[Begin Passage to read]

The set list showcases several songs from what will be his second solo album, of which the hard-rockin' "Angela" is particularly ear-grabbing. There's no Pulp – the diehard fan in me hopes that it's because he's keeping his powder dry for a future reunion – but it's barely necessary when the unreleased "Girls Like It Too" so resembles a great lost Pulp song anyway, as does "Don't Let Him Waste Your Time", even in isolation from that wonderful taxi-driving video.

Cocker's songwriting remains rich. The lyrics are stacked with extramusical references, to Wearside Jack (in the mid-life crisis classic "I Will Kill Again") and Philip Larkin ("If your parents didn't screw you up ... do it yourself"). There are musical ones too ("Black Magic" built on the chassis of Tommy James's "Crimson and Clover"). There's autobiography (the couplet in "Tonite" that goes "Somebody falls in love/Somebody falls from the window sill" echoing Cocker's own youthful tumble). There's ribald smut ("I heard it said that you're hung like a white man" from "Caucasian Blues"). There's weary wit ("They want our way of life/Well, they can take mine any time they like" from "Auschwitz to Ipswich", not played tonight). And there's political anger in "Cunts Are Still Running the World".

[End Passage to read]
[Begin Stored data]

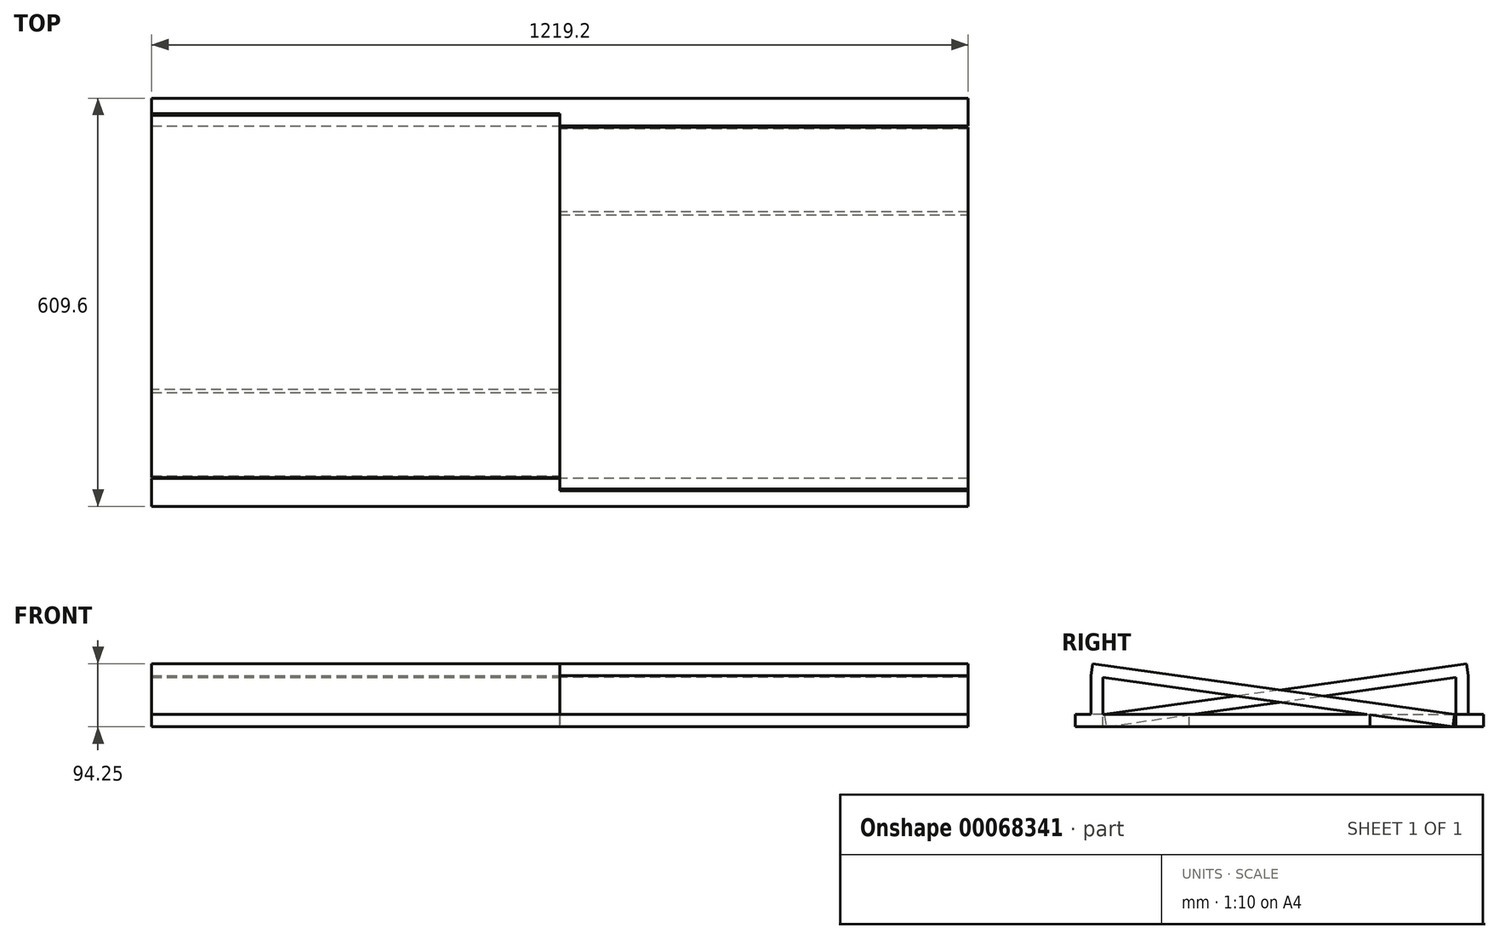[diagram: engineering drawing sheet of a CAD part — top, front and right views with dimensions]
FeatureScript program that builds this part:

[End Stored data]

Direction 1: Name the songs mentioned in the first paragraph of the concert review.
Direction 2: Retype the section of the concert review that starts with the words "The set list" and ends with "wonderful taxi-driving video.".

Exercise output 1:
"Angela"
"Girls Like It Too"
"Don't Let Him Waste Your Time"

Exercise output 2:
The set list showcases several songs from what will be his second solo album, of which the hard-rockin' "Angela" is particularly ear-grabbing. There's no Pulp – the diehard fan in me hopes that it's because he's keeping his powder dry for a future reunion – but it's barely necessary when the unreleased "Girls Like It Too" so resembles a great lost Pulp song anyway, as does "Don't Let Him Waste Your Time", even in isolation from that wonderful taxi-driving video.